The study was also released in the New England Journal of Medicine.

Geoffrey Barnes, M.D., M.Sc., a cardiologist at the University of Michigan’s Frankel Cardiovascular Center and a researcher at U-M’s Institute for Healthcare Policy & Innovation, was at AHA and shares why this trial has such a large impact for patients.

What’s important about the PIONEER AF-PCI trial?

Barnes: About 4 million people in the U.S. have atrial fibrillation, or Afib, the most common form of arrhythmia, and about a quarter of those people have coronary artery disease as well. That means the implications of this research could affect around a million patients throughout the country who want to avoid bleeding and use the most advanced drugs.

Current guidelines recommend treating this population with a triple therapy of a vitamin K antagonist like warfarin, known as Coumadin, along with dual antiplatelet therapy, such as aspirin and clopidogrel, but that regimen leads to major bleeding in some people.

It’s very important to decide how many anti-thrombotic agents and at what intensity we should be treating patients.

Many patients are requesting newer drugs like rivaroxaban, or Xarelto, in place of warfarin, which is notoriously difficult to manage.

What did the study investigate?

Barnes: It’s important to remember that this was a study about safety, not efficacy.

The maker of Xarelto, a nonvitamin K antagonist oral anticoagulant (NOAC), funded this research to compare bleeding events with Xarelto to bleeding events with warfarin in Afib patients undergoing PCI.

The study included 2,124 subjects, assigned to one of three groups:

  • Two medications: Low-dose rivaroxaban plus clopidogrel, known as Plavix, without aspirin

  • Three medications, lower dose: Very low-dose rivaroxaban plus dual antiplatelet therapy (such as aspirin and clopidogrel)

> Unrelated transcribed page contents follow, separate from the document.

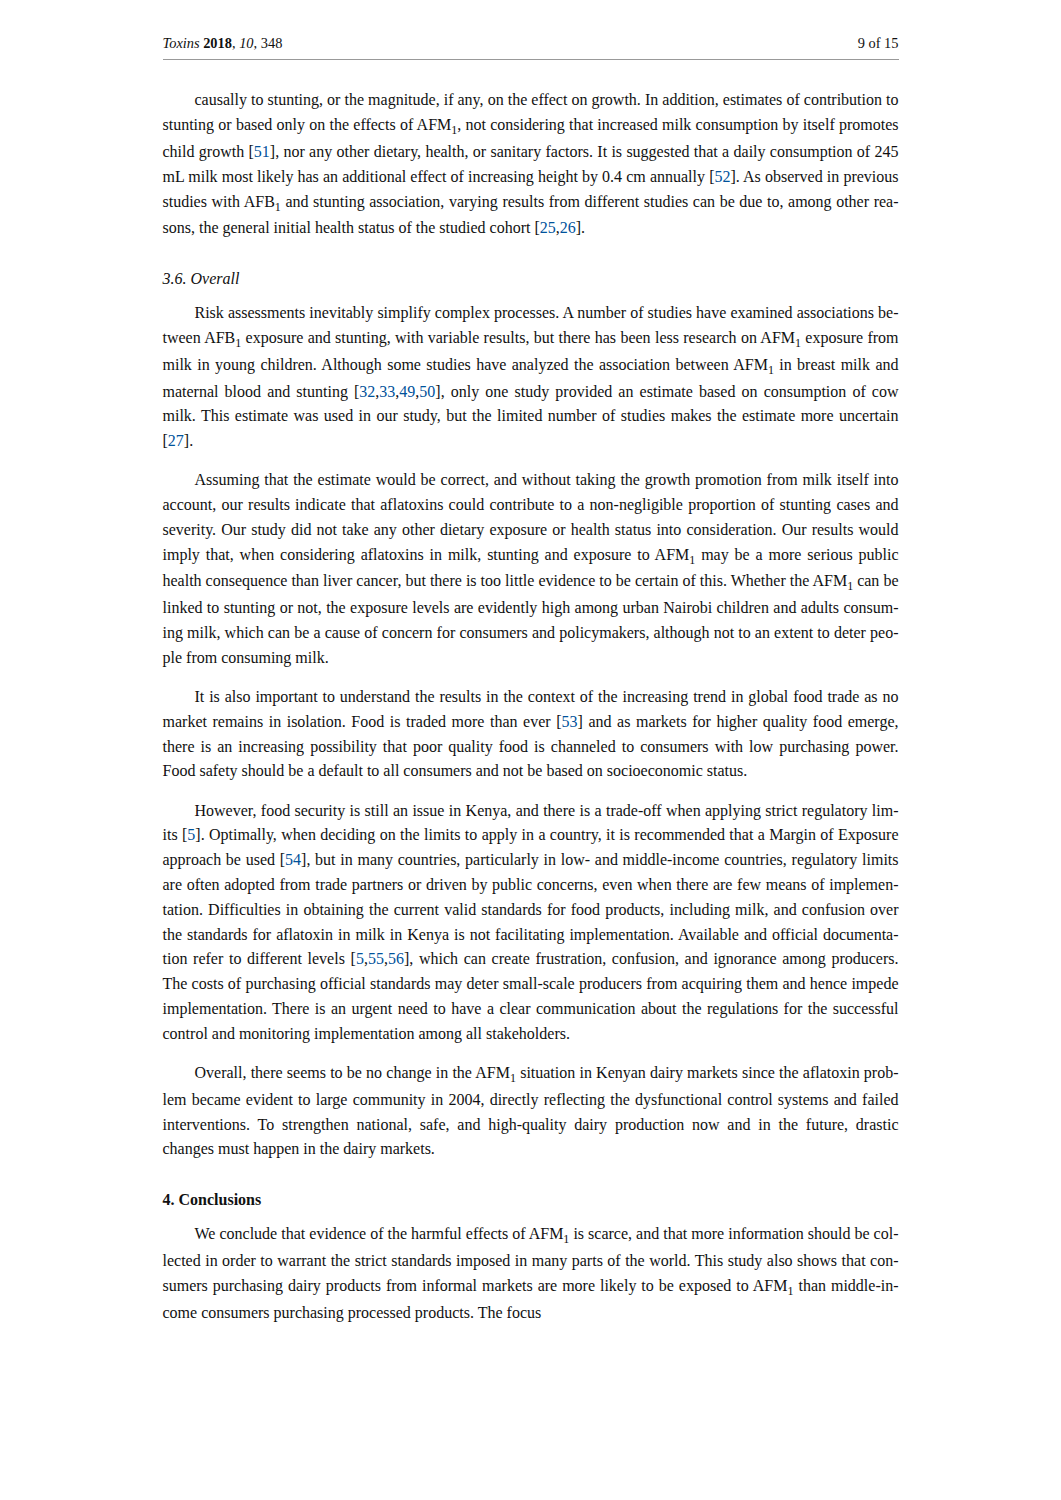Toxins 2018, 10, 348 9 of 15
causally to stunting, or the magnitude, if any, on the effect on growth. In addition, estimates of contribution to stunting or based only on the effects of AFM1, not considering that increased milk consumption by itself promotes child growth [51], nor any other dietary, health, or sanitary factors. It is suggested that a daily consumption of 245 mL milk most likely has an additional effect of increasing height by 0.4 cm annually [52]. As observed in previous studies with AFB1 and stunting association, varying results from different studies can be due to, among other reasons, the general initial health status of the studied cohort [25,26].
3.6. Overall
Risk assessments inevitably simplify complex processes. A number of studies have examined associations between AFB1 exposure and stunting, with variable results, but there has been less research on AFM1 exposure from milk in young children. Although some studies have analyzed the association between AFM1 in breast milk and maternal blood and stunting [32,33,49,50], only one study provided an estimate based on consumption of cow milk. This estimate was used in our study, but the limited number of studies makes the estimate more uncertain [27].
Assuming that the estimate would be correct, and without taking the growth promotion from milk itself into account, our results indicate that aflatoxins could contribute to a non-negligible proportion of stunting cases and severity. Our study did not take any other dietary exposure or health status into consideration. Our results would imply that, when considering aflatoxins in milk, stunting and exposure to AFM1 may be a more serious public health consequence than liver cancer, but there is too little evidence to be certain of this. Whether the AFM1 can be linked to stunting or not, the exposure levels are evidently high among urban Nairobi children and adults consuming milk, which can be a cause of concern for consumers and policymakers, although not to an extent to deter people from consuming milk.
It is also important to understand the results in the context of the increasing trend in global food trade as no market remains in isolation. Food is traded more than ever [53] and as markets for higher quality food emerge, there is an increasing possibility that poor quality food is channeled to consumers with low purchasing power. Food safety should be a default to all consumers and not be based on socioeconomic status.
However, food security is still an issue in Kenya, and there is a trade-off when applying strict regulatory limits [5]. Optimally, when deciding on the limits to apply in a country, it is recommended that a Margin of Exposure approach be used [54], but in many countries, particularly in low- and middle-income countries, regulatory limits are often adopted from trade partners or driven by public concerns, even when there are few means of implementation. Difficulties in obtaining the current valid standards for food products, including milk, and confusion over the standards for aflatoxin in milk in Kenya is not facilitating implementation. Available and official documentation refer to different levels [5,55,56], which can create frustration, confusion, and ignorance among producers. The costs of purchasing official standards may deter small-scale producers from acquiring them and hence impede implementation. There is an urgent need to have a clear communication about the regulations for the successful control and monitoring implementation among all stakeholders.
Overall, there seems to be no change in the AFM1 situation in Kenyan dairy markets since the aflatoxin problem became evident to large community in 2004, directly reflecting the dysfunctional control systems and failed interventions. To strengthen national, safe, and high-quality dairy production now and in the future, drastic changes must happen in the dairy markets.
4. Conclusions
We conclude that evidence of the harmful effects of AFM1 is scarce, and that more information should be collected in order to warrant the strict standards imposed in many parts of the world. This study also shows that consumers purchasing dairy products from informal markets are more likely to be exposed to AFM1 than middle-income consumers purchasing processed products. The focus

  • Three medications, standard dose: Triple therapy with vitamin K antagonist, such as warfarin, plus dual antiplatelet therapy (aspirin and clopidogrel)

Were you surprised by the results?

Barnes: No, I wasn’t. Both of the rivaroxaban groups were designed to reduce the risk of bleeding, either through a very low dose of rivaroxaban or through limiting the number of total drugs being taken.

We are reassured that there were no differences in the number of strokes or heart attacks in all three groups, but that was not the primary outcome the study was looking for, so more data are needed.

For my patients who currently use rivaroxaban to prevent a stroke, we now have good data about how to safely treat them if they need a stent placed in their heart.

This has been a long journey. What’s next?

Barnes: There is still more to learn about how to safely care for patients who have a risk of stroke and a risk of heart attack. This is especially true for patients with atrial fibrillation who are already taking a different blood thinner to prevent strokes.

Two more studies, RE-DUAL and AUGUSTUS, are similar to PIONEER AF-PCI and will investigate those other drugs for this population as well.

Disclosure: Barnes does consulting work for Janssen Global Services, Bristol-Myers Squibb and Pfizer.